The substance is highly water-soluble, has low potential for bioaccumulation (based on log Kow <3 (-2.9)) and there is no reason to expect any specific mechanism of toxicity beyond narcosis. Therefore, the occurrence of toxic effects that were expressed in the existing short-term aquatic studies (conducted at concentrations up to 120 mg/l of parent substance) would be considered unlikely.

Based on the acute aquatic data, read across from a structural analogue, no short-term effects were seen in any trophic level, although a chronic endpoint NOEC of 60 mg/l was reported in the algal test. Thus, toxicity of 3-(trihydroxysilyl)propiononitrile to invertebrate species is not expected.

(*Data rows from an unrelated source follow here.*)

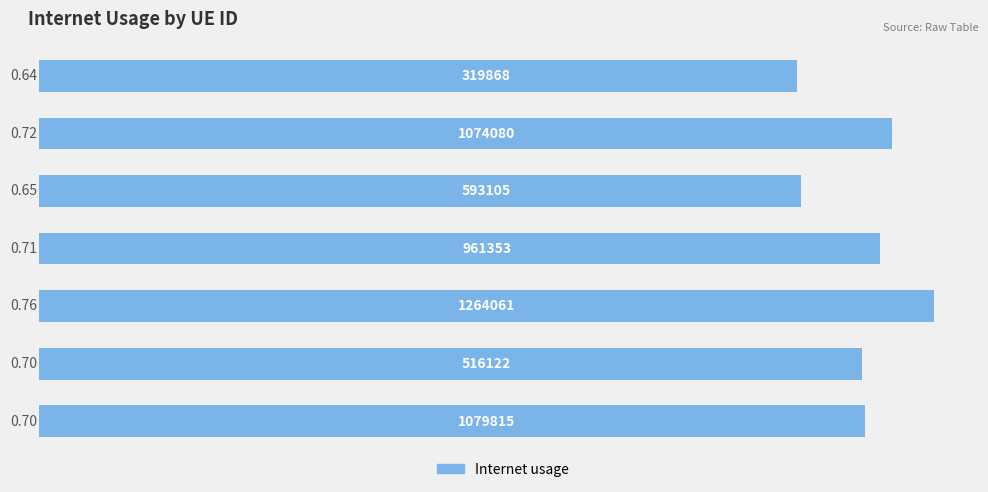

Rank the categories by value from highest to lowest.

4, 1, 3, 6, 5, 2, 0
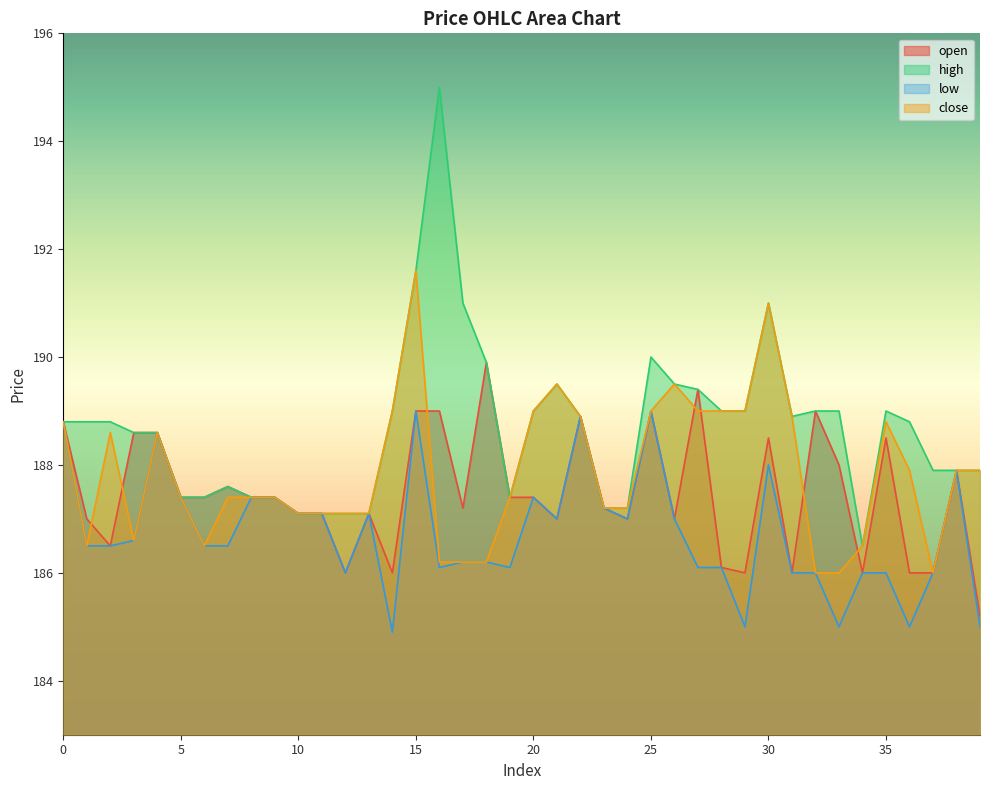

Which category has the highest value in the close series?

15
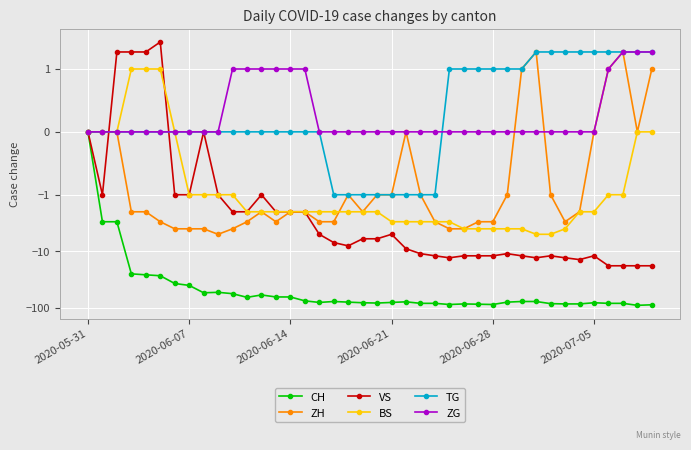

True or false: ZG and BS cross at least once.

False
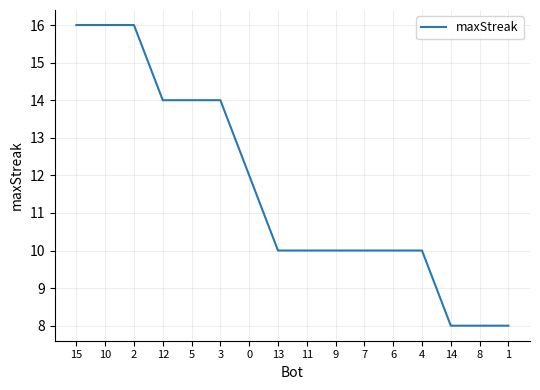

What is the sum of the values at 7 and 13?

20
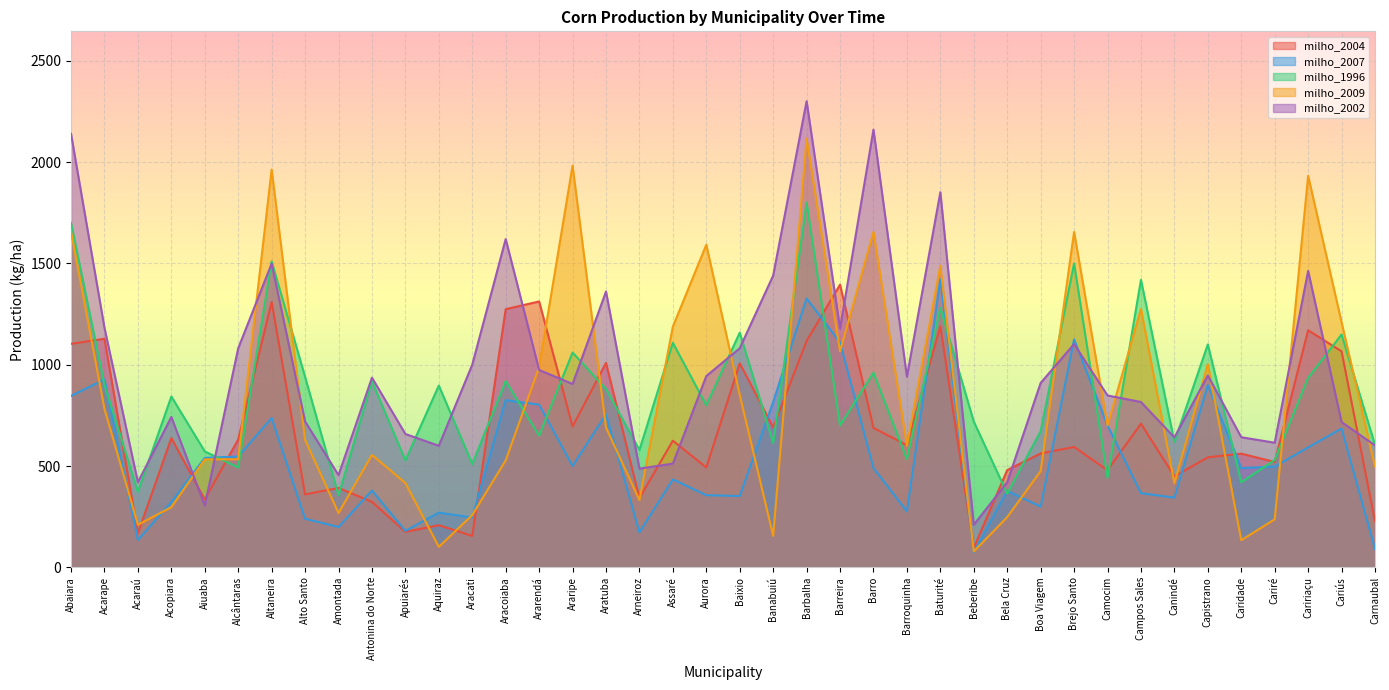

The value of milho_2002 at Aratuba is 1361. True or false?

True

A PNEC has been derived for the purpose of chemical safety assessment. An assessment factor of 1000 was applied to derive the freshwater PNEC. This high assessment factor to derive the predicted no-effect level already reflects the typically higher value of a short-term EC50 compared to a long-term NOEC/EC10. For a narcotic chemical without a specific mode of toxic action, it is unlikely that the aquatic PNEC would be significantly over-estimated using this method.

Overall it is concluded that the risk characterisation conclusion is sufficiently conservative in respect of any uncertainties and therefore further in vivo testing is not considered necessary.

Details on how the PNEC and the risk characterisation ratio have been derived can be found in IUCLID Section 6.0 and Chapters 9 and 10 of the Chemical Safety Report, respectively.